>> BEGIN Records for this exercise
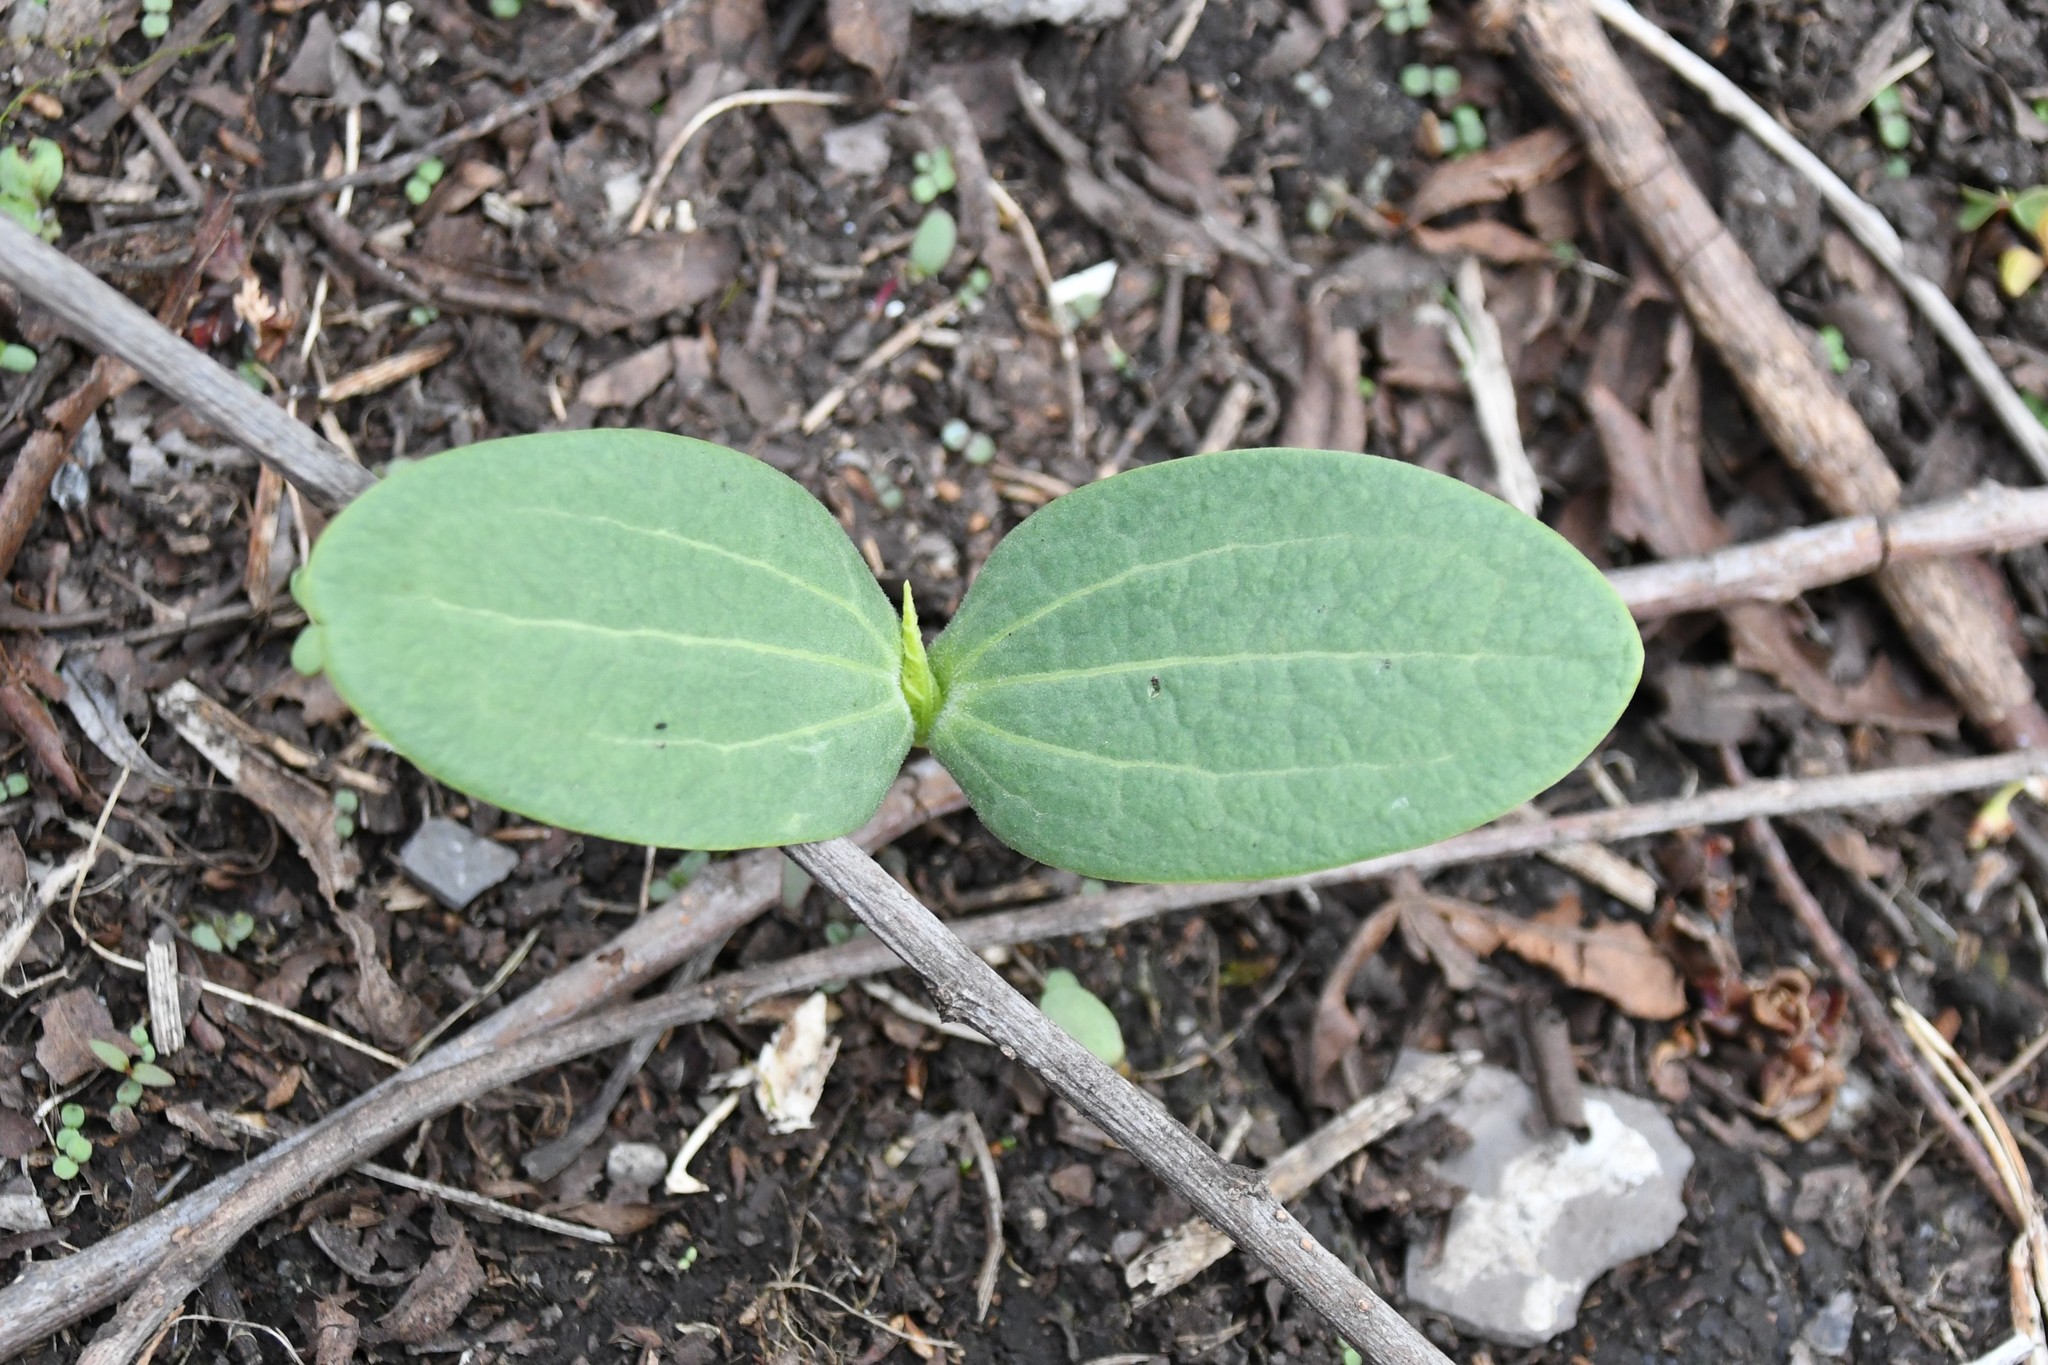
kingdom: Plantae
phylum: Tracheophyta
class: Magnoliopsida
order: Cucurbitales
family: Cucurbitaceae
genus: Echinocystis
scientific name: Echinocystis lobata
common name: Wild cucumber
>> END Records for this exercise
### The exercise
Rewrite the listing with "common name" changed to "vernacular name" and every other line left as it stands, omitting the picture.

### Solution for this exercise
kingdom: Plantae
phylum: Tracheophyta
class: Magnoliopsida
order: Cucurbitales
family: Cucurbitaceae
genus: Echinocystis
scientific name: Echinocystis lobata
vernacular name: Wild cucumber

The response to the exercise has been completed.